• PASSAGE SHOWN:
+ + + +

Skip to main content

A Python wrapper for the FAPEC data compressor.

Project description

FaPyc

A Python wrapper for the FAPEC data compressor. (C) DAPCOM Data Services S.L. - https://www.dapcom.es

The free decompression-only library is included, which has some limitations such as the maximum number of threads and the recovery of corrupted files. Only a 'dummy' compression library is provided: You can get free evaluation licenses at https://www.dapcom.es/get-fapec/ to test the compressor. For full licenses, please contact us at fapec@dapcom.es

Usage

There are 3 main execution modes:

  • File: When invoking Fapyc or Unfapyc on a filename, it will (de)compress it directly into another file.
  • Buffer: You can load the whole file to (de)compress on e.g. a byte array, and then invoke Fapyc/Unfapyc which will leave the result in the output buffer. Obviously, you should be careful with large/huge files!
  • File-to-buffer decompression: You can directly decompress a file (without having to load it beforehand) and leave its decompressed output in a buffer, which you can use afterwards.
  • Chunk: FAPEC internally works in 'chunks' of data, of up to 384MB each, which allows to progressively (de)compress a huge file while keeping memory usage under control. For now, this feature is only available in the FAPEC CLI and C API, not in Fapyc/Unfapyc yet.

Examples

Compress and decompress a file

In this example we use the kmall option of FAPEC, suitable for this kind of geomaritime data files from Kongsberg Maritime:

from fapyc import Fapyc, Unfapyc

filename = input("Path to KMALL file: ")

print("Preparing to compress %s" % (filename))
# Here we invoke FAPEC to directly run on files,
# so the memory usage will be small (just 10MB or so)
# although it won't allow us to directly access the
# (de)compressed buffers.
f = Fapyc(filename, chunksize = 2048576, blen = 512)
f.compress_kmall()

print("Preparing to decompress %s" % (filename + ".fapec"))
uf = Unfapyc(filename + ".fapec")

+ + + +

Recorded data:
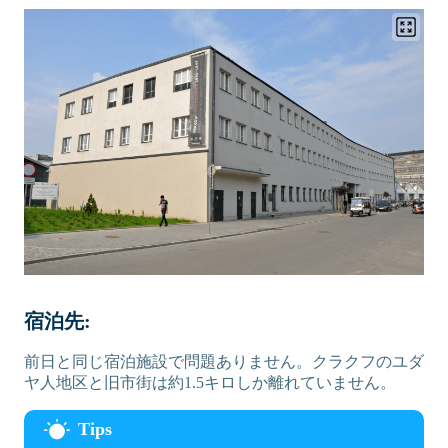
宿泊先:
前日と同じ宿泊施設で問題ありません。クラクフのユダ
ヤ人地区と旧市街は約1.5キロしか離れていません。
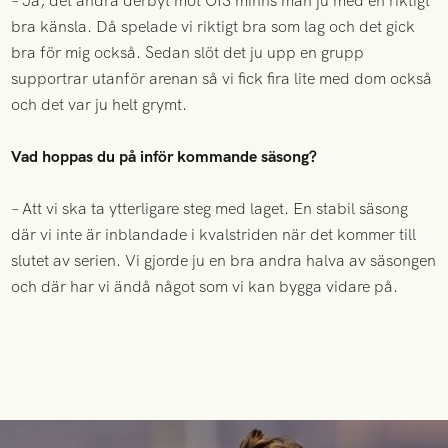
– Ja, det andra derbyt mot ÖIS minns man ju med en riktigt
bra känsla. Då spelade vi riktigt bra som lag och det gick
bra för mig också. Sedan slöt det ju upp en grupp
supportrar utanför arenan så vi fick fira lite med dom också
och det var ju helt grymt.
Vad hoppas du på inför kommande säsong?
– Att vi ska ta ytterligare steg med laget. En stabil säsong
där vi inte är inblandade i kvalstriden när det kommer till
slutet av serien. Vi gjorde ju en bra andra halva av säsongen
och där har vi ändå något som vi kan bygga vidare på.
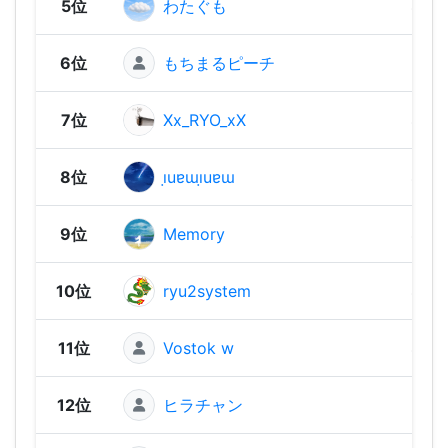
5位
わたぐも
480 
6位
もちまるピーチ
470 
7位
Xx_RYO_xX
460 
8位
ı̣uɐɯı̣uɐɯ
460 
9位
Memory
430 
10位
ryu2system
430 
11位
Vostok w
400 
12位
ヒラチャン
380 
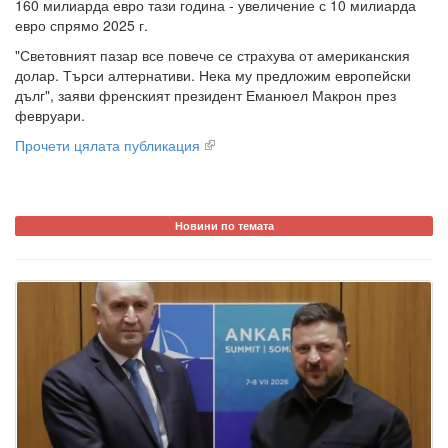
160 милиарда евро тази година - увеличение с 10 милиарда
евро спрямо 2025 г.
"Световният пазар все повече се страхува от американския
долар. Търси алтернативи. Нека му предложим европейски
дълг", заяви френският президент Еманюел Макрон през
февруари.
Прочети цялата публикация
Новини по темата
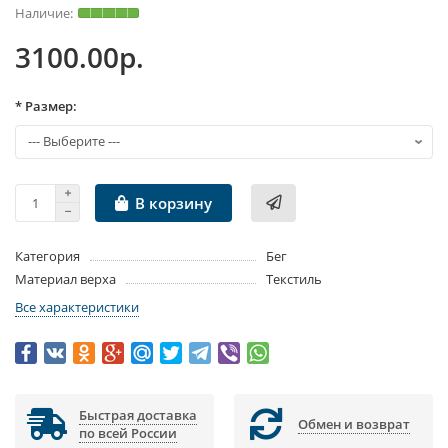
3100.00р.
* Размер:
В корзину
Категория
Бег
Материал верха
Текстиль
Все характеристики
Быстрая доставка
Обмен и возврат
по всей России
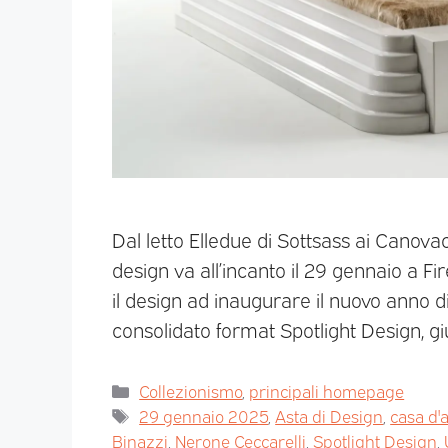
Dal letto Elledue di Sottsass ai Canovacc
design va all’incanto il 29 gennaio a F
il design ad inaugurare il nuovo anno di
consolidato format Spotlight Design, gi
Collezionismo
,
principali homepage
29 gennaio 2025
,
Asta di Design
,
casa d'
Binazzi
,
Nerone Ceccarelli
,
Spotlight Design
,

+ + + +

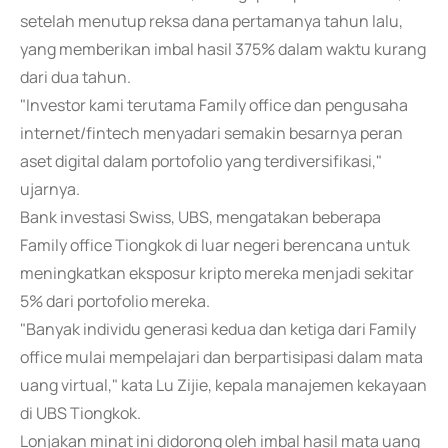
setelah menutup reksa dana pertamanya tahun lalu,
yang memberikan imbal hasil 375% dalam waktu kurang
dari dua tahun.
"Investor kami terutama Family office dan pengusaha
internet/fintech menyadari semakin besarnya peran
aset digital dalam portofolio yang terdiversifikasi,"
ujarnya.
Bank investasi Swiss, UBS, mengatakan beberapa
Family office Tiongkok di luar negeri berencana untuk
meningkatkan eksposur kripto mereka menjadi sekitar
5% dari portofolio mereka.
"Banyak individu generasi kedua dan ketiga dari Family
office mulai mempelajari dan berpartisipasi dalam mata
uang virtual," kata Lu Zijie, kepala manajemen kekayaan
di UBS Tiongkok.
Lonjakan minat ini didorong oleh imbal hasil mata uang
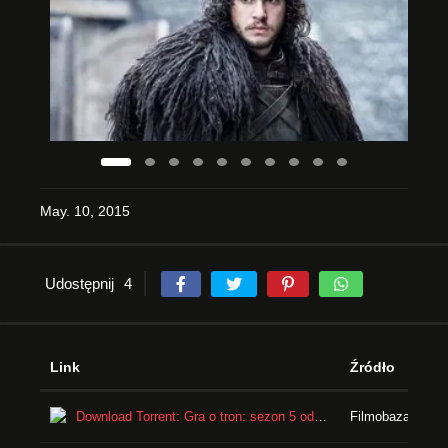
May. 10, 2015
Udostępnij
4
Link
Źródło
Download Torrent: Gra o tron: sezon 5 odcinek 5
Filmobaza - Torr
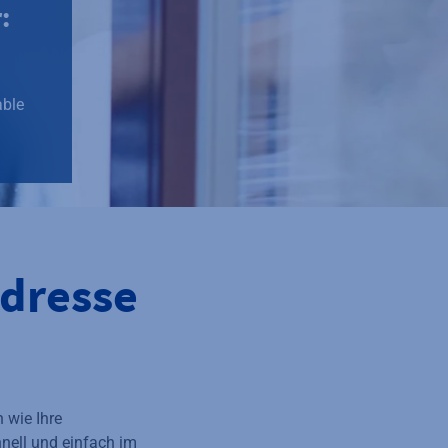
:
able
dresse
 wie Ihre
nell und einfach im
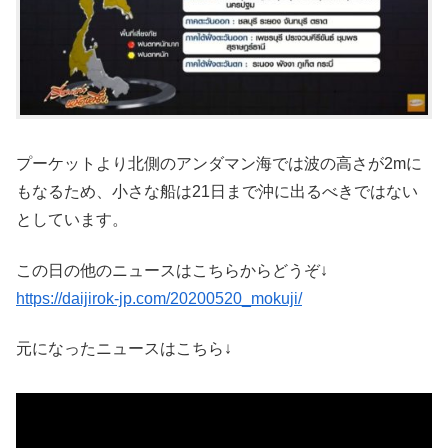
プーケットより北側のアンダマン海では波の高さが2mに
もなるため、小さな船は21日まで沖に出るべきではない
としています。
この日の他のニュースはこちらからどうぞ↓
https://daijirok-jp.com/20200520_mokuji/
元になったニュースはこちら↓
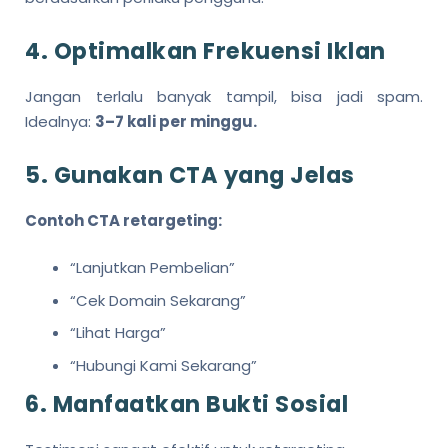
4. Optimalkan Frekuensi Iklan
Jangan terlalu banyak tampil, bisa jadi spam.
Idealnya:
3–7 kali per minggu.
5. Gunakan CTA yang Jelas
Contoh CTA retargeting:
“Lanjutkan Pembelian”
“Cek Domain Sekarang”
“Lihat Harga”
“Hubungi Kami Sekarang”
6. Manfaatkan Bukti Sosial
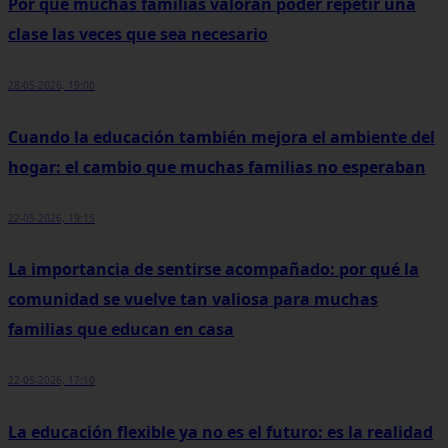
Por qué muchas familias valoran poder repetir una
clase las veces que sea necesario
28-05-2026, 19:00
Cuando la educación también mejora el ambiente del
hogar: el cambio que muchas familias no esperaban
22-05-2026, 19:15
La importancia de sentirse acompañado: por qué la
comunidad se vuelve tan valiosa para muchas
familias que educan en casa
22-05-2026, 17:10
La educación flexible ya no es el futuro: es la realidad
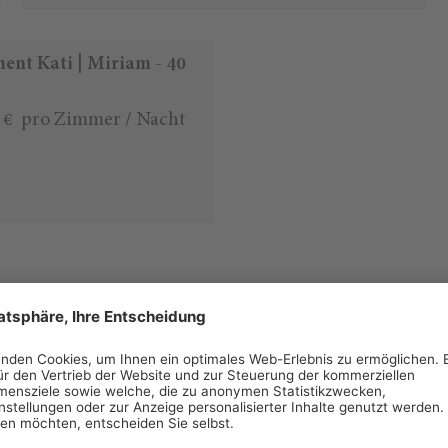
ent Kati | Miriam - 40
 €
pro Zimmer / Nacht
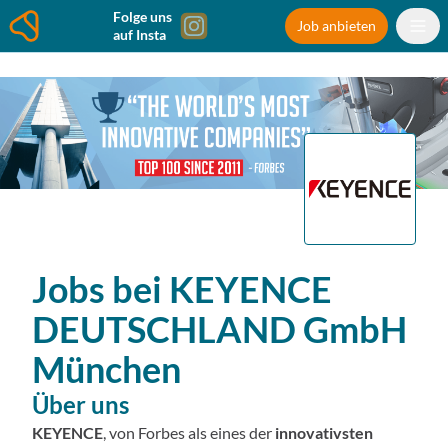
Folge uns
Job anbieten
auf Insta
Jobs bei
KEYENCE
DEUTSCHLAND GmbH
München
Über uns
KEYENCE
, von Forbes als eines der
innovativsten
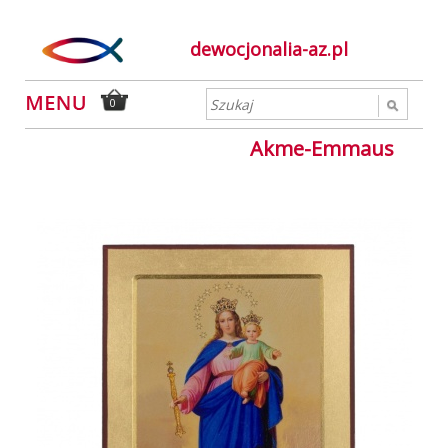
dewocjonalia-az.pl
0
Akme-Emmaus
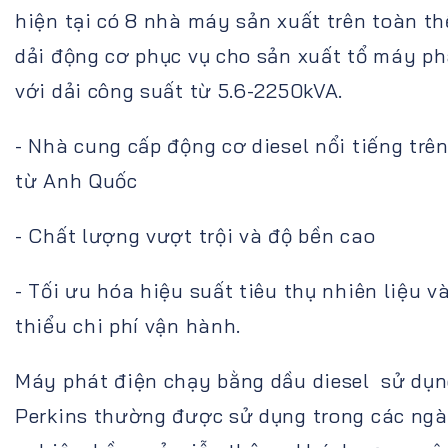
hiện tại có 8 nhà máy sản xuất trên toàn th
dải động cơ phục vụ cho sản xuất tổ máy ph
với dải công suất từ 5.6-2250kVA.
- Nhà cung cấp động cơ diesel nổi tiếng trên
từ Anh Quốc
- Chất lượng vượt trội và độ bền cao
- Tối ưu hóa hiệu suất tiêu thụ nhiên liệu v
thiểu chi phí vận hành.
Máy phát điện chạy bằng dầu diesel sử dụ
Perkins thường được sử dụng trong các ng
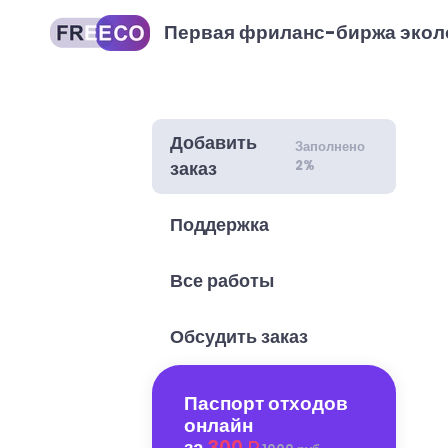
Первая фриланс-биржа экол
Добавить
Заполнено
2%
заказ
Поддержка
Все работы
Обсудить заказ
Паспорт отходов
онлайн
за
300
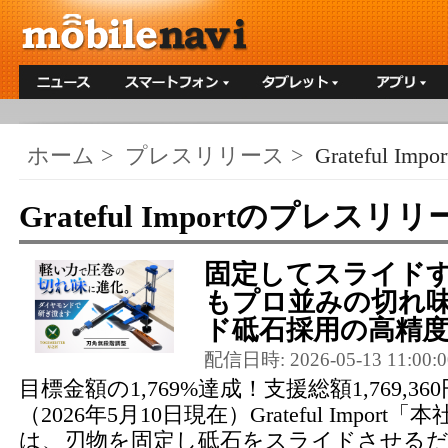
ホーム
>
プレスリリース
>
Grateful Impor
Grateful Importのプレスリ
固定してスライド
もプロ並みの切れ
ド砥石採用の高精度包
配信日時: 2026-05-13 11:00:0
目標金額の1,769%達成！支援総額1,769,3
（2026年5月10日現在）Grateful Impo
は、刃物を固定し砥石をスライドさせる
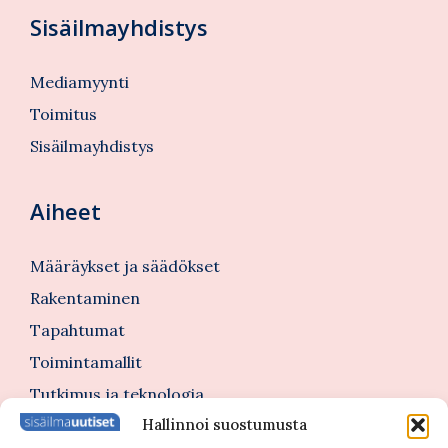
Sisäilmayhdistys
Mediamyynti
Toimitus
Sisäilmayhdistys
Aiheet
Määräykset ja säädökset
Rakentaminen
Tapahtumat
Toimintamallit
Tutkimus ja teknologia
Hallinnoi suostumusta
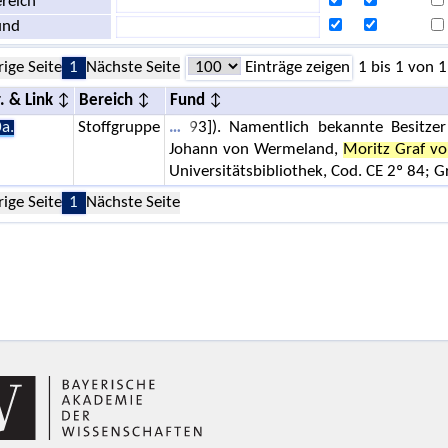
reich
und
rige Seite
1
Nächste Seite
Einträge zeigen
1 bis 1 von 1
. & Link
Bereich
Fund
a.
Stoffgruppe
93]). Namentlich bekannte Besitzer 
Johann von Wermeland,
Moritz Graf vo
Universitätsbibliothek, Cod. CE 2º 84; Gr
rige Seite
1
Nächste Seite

+ + + +

• WORK TO COMPLETE: Can you carry on the FaPyc project description from the point where it stops, continuing after its last line of code?

• YOUR RESPONSE:
uf.decompress(output=filename+".dec")

Compress and decompress a buffer

In this example we use the tab option of FAPEC, which typically outperforms gzip and bzip2 on tabulated text data:

from fapyc import Fapyc, Unfapyc

filename = input("Path to file: ")
file = open(filename, "rb")
# Beware - Load the whole file to memory
data = file.read()
f = Fapyc(buffer = data)
# Invoke our tabulated-text compression algorithm
# indicating a comma separator
f.compress_tabtxt(sep1=',')
print("Ratio =", round(float(len(data))/len(f.outputBuffer), 4))

# Now we decompress the buffer
uf = Unfapyc(buffer = f.outputBuffer)
uf.decompress()

Decompress a file into a buffer, and do some operations on it

Here we provide a quite specific use case, based on ESA/DPAC Gaia (E)DR3 bulk catalogue (which is publicly available as FAPEC-compressed CSVs). In this example, we decompress one of the files, get its CSV-formatted contents with Pandas, apply some filtering conditions, and generate a histogram.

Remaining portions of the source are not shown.